The son of the artist Phillip Fischer, Paul Gustave Fischer was born in Copenhagen into a Polish Jewish family, and was part of the fourth generation of this family to live in Denmark.
He began to paint when he was still young, guided by his father. He became a pupil of C. Möller, but was formally educated in art for only a short time in his mid-teens when he spent two years at the Royal Academy of arts in 1876. His first breakthrough came in 1882 when he created illustrations for the magazine Ude og hjemme, after which he came into contact with young Danish naturalists. Though he began his career by depicting city life, he soon incorporated richer and lighter colors into his palette after a stay in Paris from 1891-1895. It was not long before Fischer gained fame as a painter of cities, not just Copenhagen, but scenes from Scandinavia, Italy and Germany, reaching his zenith between 1890 and 1910. He benefited from contemporaries in Norway and Sweden, especially Carl Larsson.
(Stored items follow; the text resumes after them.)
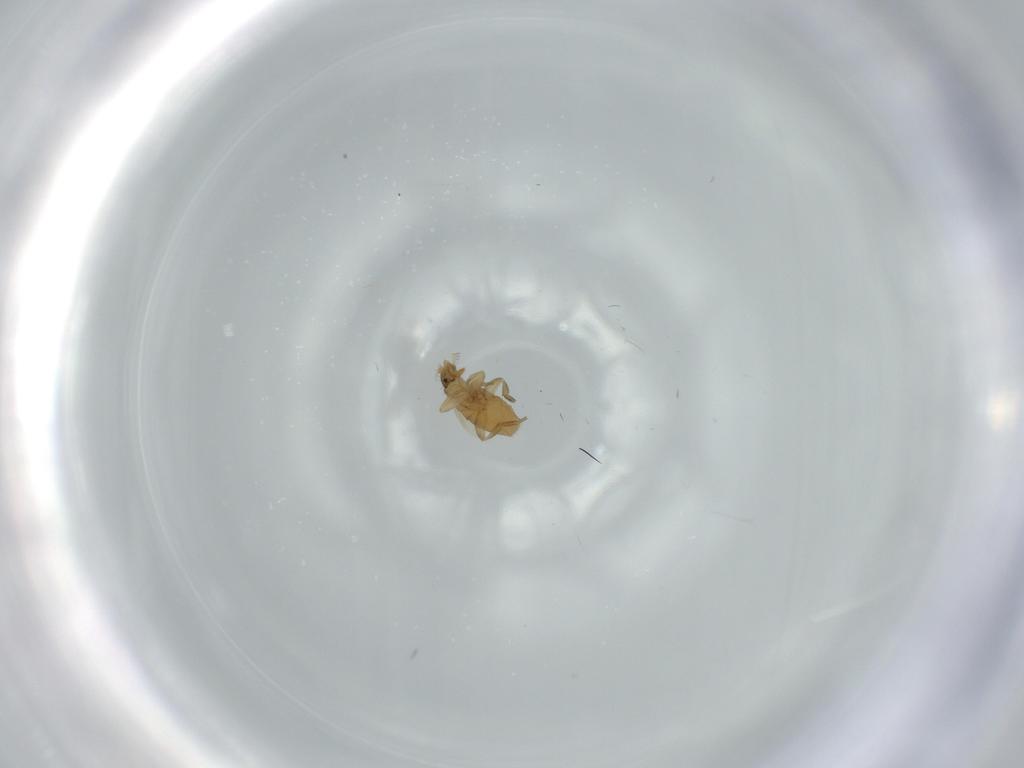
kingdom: Animalia
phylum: Arthropoda
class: Insecta
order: Diptera
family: Phoridae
Around this time, he also painted bright, sunny bathing scenes, some with naked women, and developed an interest in posters, inspired by Théophile Steinlen and Henri de Toulouse-Lautrec, and also worked with illustrations for children’s books. Besides Paris, Fischer traveled and worked in Germany from 1883-1909 and Italy from 1894-1922.
Fischer’s greatest triumph as an artist came when Denmark transferred the sovereignty of Norway back to the Norwegians, and he was awarded the royal commission by King Haakon of Norway to paint the event over the more prominent painter Laurits Tuxen.